Road to Perdition |
by Max Allan Collins,
Richard Piers Rayner
(Paradox Press, 2002)
Hollywood has picked up another comic book property and made it a hot item in the comic world. I'm referring to Road to Perdition by writer Max Allan Collins and artist Richard Piers Rayner. I haven't seen the movie, but now that I have the inspiration, it doesn't really matter. It's a pretty straightforward but entertaining gangster-gets-even tale, but with a great format.
Road to Perdition is done the way I wish ALL comics were done; in one big, whopping, thick volume; some would call it the "Japanese digest" format. Whatever. All I know is that I would not have been able to read this book in monthly pamphlet form. It's just too enjoyable, mostly due to the artwork, which I'll get to in a moment.
Collins' characterization and plot development are adequate for the purpose, which is creating sympathy for someone who really shouldn't get it. Michael O'Sullivan is one of the most feared mob hit men alive, responsible for many brutal slayings, all for the sake of a mobster's firm grasp on the criminal world. But when his wife and one of his sons are murdered by his boss's son, true allegiances come to the surface, and O'Sullivan declares all-out war on the John Looney crime family, with his remaining son in tow.

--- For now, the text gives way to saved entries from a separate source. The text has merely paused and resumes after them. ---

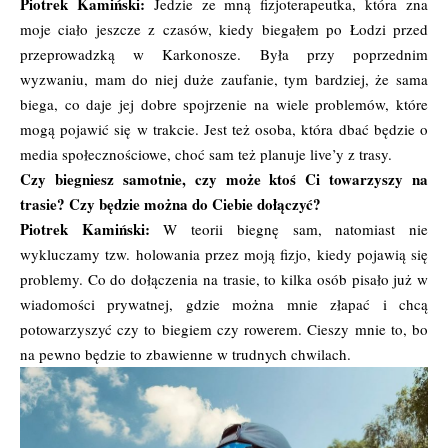
Piotrek Kamiński:
Jedzie ze mną fizjoterapeutka, która zna
moje ciało jeszcze z czasów, kiedy biegałem po Łodzi przed
przeprowadzką w Karkonosze. Była przy poprzednim
wyzwaniu, mam do niej duże zaufanie, tym bardziej, że sama
biega, co daje jej dobre spojrzenie na wiele problemów, które
mogą pojawić się w trakcie. Jest też osoba, która dbać będzie o
media społecznościowe, choć sam też planuje live’y z trasy.
Czy biegniesz samotnie, czy może ktoś Ci towarzyszy na
trasie? Czy będzie można do Ciebie dołączyć?
Piotrek Kamiński:
W teorii biegnę sam, natomiast nie
wykluczamy tzw. holowania przez moją fizjo, kiedy pojawią się
problemy. Co do dołączenia na trasie, to kilka osób pisało już w
wiadomości prywatnej, gdzie można mnie złapać i chcą
potowarzyszyć czy to biegiem czy rowerem. Cieszy mnie to, bo
na pewno będzie to zbawienne w trudnych chwilach.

It's a simple premise, but one that's hard to turn away from, nonetheless. Rayner's artwork is nothing short of amazing. Though his line work is more coarse in most panels, while others have a softer, more detailed appearance (I'm not sure of the reason for the distinction), they all reflect a very realistic style. Richard Rayner is yet another artist who proves that comics are not the stepchild of modern art; rather, they may, in fact, contain some of it's finest examples.